LIME 050220Z 34011KT 9999 SHRA TS FEW015 SCT030CB BKN050 18/17 Q1011
The Italian ANSV has determined that the aircraft crossed the threshold at 155kt and floated for 14 seconds at a height of 20-30ft before touching down 2000m beyond the threshold of Runway 28 (LDA 2,874m 9,429ft) which was also wet. It went through the airport perimeter fence at 109kt.
The final report was published on 8 Aug 2018 in Italian. It has concluded that the probable causes of the accident were mainly attributable to human factors.
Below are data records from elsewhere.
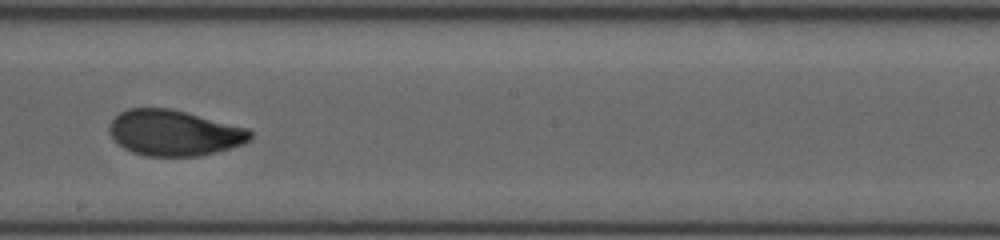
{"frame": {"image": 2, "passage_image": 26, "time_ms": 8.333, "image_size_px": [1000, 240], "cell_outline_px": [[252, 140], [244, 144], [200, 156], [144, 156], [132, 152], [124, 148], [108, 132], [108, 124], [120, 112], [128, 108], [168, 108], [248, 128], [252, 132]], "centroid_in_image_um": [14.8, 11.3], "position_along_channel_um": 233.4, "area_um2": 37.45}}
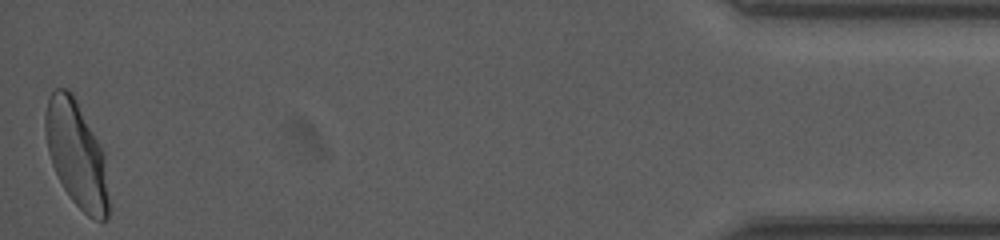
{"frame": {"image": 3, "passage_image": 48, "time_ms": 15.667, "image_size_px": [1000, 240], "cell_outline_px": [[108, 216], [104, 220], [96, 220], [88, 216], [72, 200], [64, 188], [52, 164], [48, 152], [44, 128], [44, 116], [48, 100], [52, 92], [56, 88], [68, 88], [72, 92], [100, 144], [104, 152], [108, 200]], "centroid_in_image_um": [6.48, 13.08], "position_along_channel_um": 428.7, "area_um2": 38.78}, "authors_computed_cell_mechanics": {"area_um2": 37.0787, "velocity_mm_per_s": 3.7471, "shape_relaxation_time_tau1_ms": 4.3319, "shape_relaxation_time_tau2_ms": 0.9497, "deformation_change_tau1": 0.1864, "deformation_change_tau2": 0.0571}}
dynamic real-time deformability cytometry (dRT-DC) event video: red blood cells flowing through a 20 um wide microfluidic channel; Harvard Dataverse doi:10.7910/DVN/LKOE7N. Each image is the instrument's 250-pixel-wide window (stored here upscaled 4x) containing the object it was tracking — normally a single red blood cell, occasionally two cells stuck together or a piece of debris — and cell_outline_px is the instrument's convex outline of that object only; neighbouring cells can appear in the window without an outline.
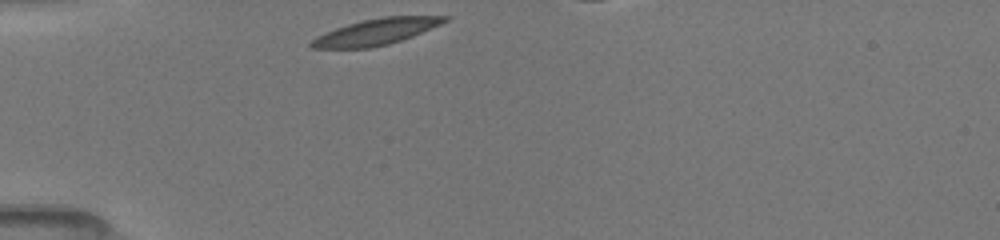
{"species": "common noctule bat (a hibernating species)", "species_latin": "Nyctalus noctula", "temperature_condition": "room temperature", "stored_images_in_passage": 29, "camera_frame_rate_fps": 3000, "um_per_image_px": 0.085, "animal": {"sex": "female", "body_mass_g": 19.5, "forearm_length_mm": 54.1}, "frame": {"image": 1, "passage_image": 1, "time_ms": 0.0, "image_size_px": [1000, 240], "cell_outline_px": [[448, 20], [440, 24], [412, 36], [388, 44], [368, 48], [312, 48], [308, 44], [312, 40], [336, 28], [348, 24], [364, 20], [384, 16], [448, 16]], "centroid_in_image_um": [31.97, 2.7], "position_along_channel_um": 53.0, "area_um2": 19.77}}
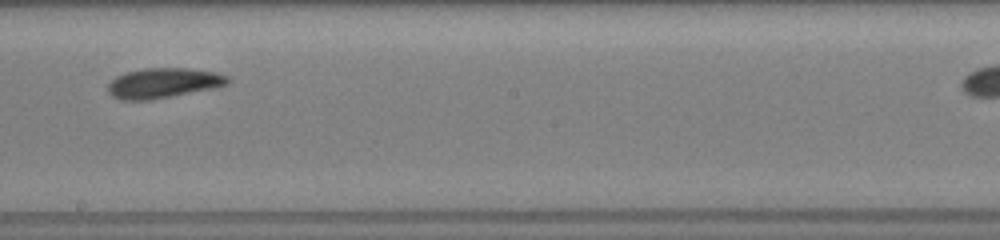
{"frame": {"image": 2, "passage_image": 16, "time_ms": 5.0, "image_size_px": [1000, 240], "cell_outline_px": [[228, 84], [212, 88], [152, 100], [120, 100], [112, 96], [108, 92], [108, 84], [116, 76], [128, 72], [144, 68], [184, 68], [216, 72], [228, 76]], "centroid_in_image_um": [13.85, 7.06], "position_along_channel_um": 234.3, "area_um2": 20.81}}
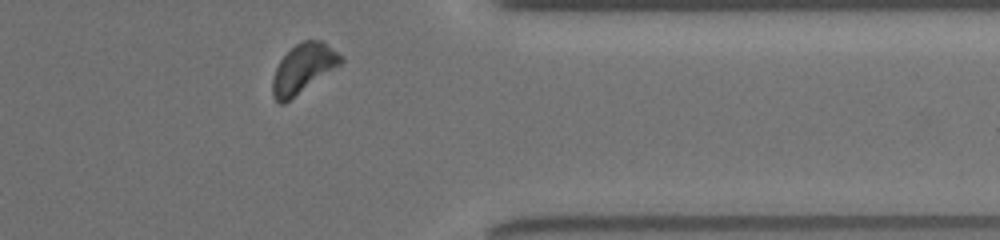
{"frame": {"image": 3, "passage_image": 28, "time_ms": 9.0, "image_size_px": [1000, 240], "cell_outline_px": [[344, 60], [340, 64], [284, 104], [280, 104], [272, 96], [272, 76], [280, 60], [296, 44], [304, 40], [320, 40], [336, 52]], "centroid_in_image_um": [25.72, 5.84], "position_along_channel_um": 385.7, "area_um2": 19.02}}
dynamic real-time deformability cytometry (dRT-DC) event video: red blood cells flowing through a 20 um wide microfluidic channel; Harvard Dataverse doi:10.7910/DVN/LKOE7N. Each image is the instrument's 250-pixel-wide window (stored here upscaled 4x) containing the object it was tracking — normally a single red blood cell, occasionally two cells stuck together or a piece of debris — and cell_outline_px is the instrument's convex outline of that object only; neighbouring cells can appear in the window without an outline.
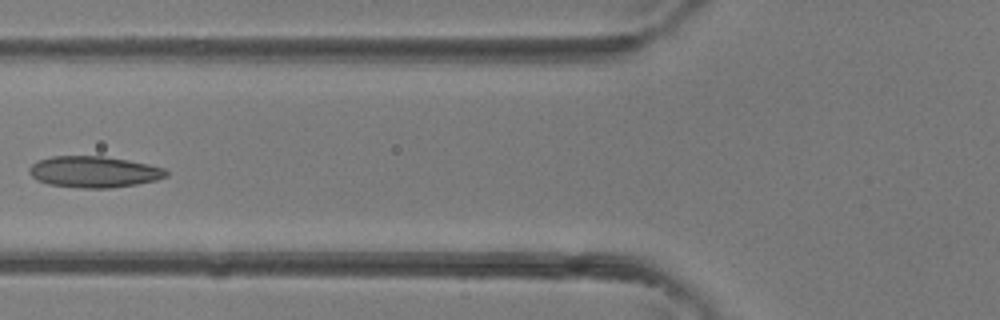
{"species": "common noctule bat (a hibernating species)", "species_latin": "Nyctalus noctula", "temperature_condition": "room temperature", "stored_images_in_passage": 5, "camera_frame_rate_fps": 3000, "um_per_image_px": 0.085, "animal": {"sex": "female"}, "frame": {"image": 1, "passage_image": 5, "time_ms": 1.333, "image_size_px": [1000, 320], "cell_outline_px": [[168, 176], [156, 180], [136, 184], [112, 188], [80, 188], [48, 184], [36, 180], [28, 172], [28, 168], [32, 164], [40, 160], [52, 156], [104, 156], [128, 160], [148, 164], [164, 168], [168, 172]], "centroid_in_image_um": [7.98, 14.61], "position_along_channel_um": 117.8, "area_um2": 25.03}}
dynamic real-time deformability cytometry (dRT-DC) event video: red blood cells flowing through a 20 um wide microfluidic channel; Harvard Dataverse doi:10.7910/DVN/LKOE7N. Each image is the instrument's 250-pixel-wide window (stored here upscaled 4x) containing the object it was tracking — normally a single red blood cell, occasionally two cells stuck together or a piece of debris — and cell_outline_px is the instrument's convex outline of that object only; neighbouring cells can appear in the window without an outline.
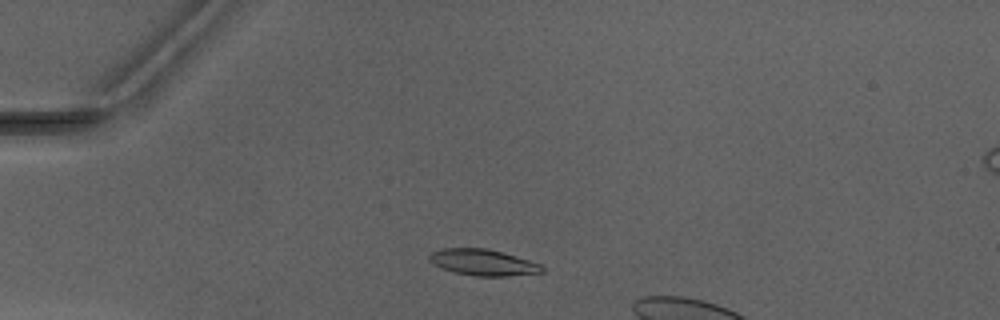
{"species": "Egyptian fruit bat (a non-hibernating species)", "species_latin": "Rousettus aegyptiacus", "temperature_condition": "warm", "stored_images_in_passage": 3, "camera_frame_rate_fps": 3000, "um_per_image_px": 0.085, "animal": {"sex": "male"}, "frame": {"image": 1, "passage_image": 2, "time_ms": 1.333, "image_size_px": [1000, 320], "cell_outline_px": [[544, 272], [508, 276], [476, 276], [456, 272], [444, 268], [428, 260], [428, 256], [432, 252], [440, 248], [484, 248], [500, 252], [528, 260], [540, 264], [544, 268]], "centroid_in_image_um": [41.05, 22.3], "position_along_channel_um": 43.9, "area_um2": 16.88}}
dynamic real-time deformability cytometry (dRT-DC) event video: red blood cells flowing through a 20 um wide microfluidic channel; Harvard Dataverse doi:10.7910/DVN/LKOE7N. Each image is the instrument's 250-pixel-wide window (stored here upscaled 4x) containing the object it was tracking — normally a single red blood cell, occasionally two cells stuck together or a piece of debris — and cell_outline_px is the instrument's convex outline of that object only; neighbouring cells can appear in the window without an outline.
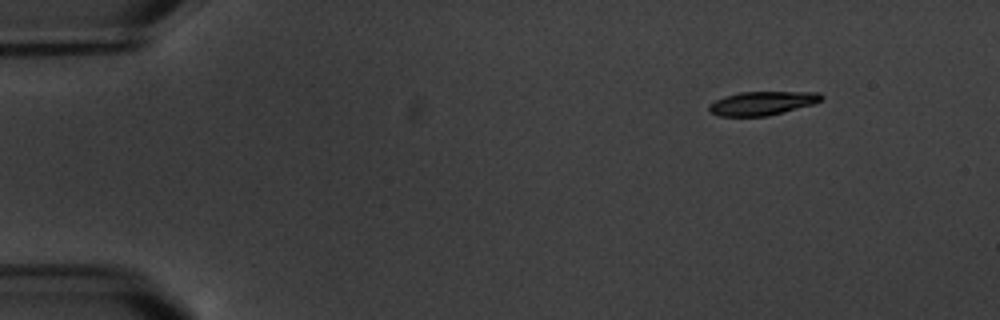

In particular the accident was caused by the loss of situational awareness of the aircraft position relative to the runway, which caused a delay in touch down, that occurred so far down the runway that it was no longer possible to stop the aircraft within the remaining runway.
It appears that the Captain was not aware that the A/T had not disengaged when he disengaged the A/P. During the flare the A/T simply applied thrust to keep the approach speed (rather than retarding it) and did not sink onto the runway. The F/O had only 86hrs on type and did not see the error.
*** Updated 23 Nov 2020 ***
|Contributing factors were:
- the captain's decision to not go around (this decision is of decisive importance in the chain of events that characterized the occurrence)
- inadequate adherence to flight parameters within the last phase of landing
- failure to disable autothrust prior to landing
- low light conditions and presence of storm cells with heavy rain at the time of the occurrence (environmental factor), which may have contributed to the loss of situational awareness
- tunnel vision by the crew in the final phase of the flight in which both flight crew were intent on acquiring external visual references remaining unaware that the aircraft had flown over the runway for 18 seconds at high speed
- poor assertiveness by the first officer in querying decisions by the captain
Finally, it can not be ruled out the the accident may also need to be attributed to fatigue, although not perceived by the crew, the fatigue may have influenced cognitive processes in particular with the commander interfering with proper decision making.
Photo: @GuzmanGarmendia Twitter
The ANSV reported the crew had already performed two night flights that night. On approach to Bergamo the crew requested the ILS approach to runway 28, established on the ILS and was cleared to land on runway 28, tower reported the runway was wet and reported the latest weather.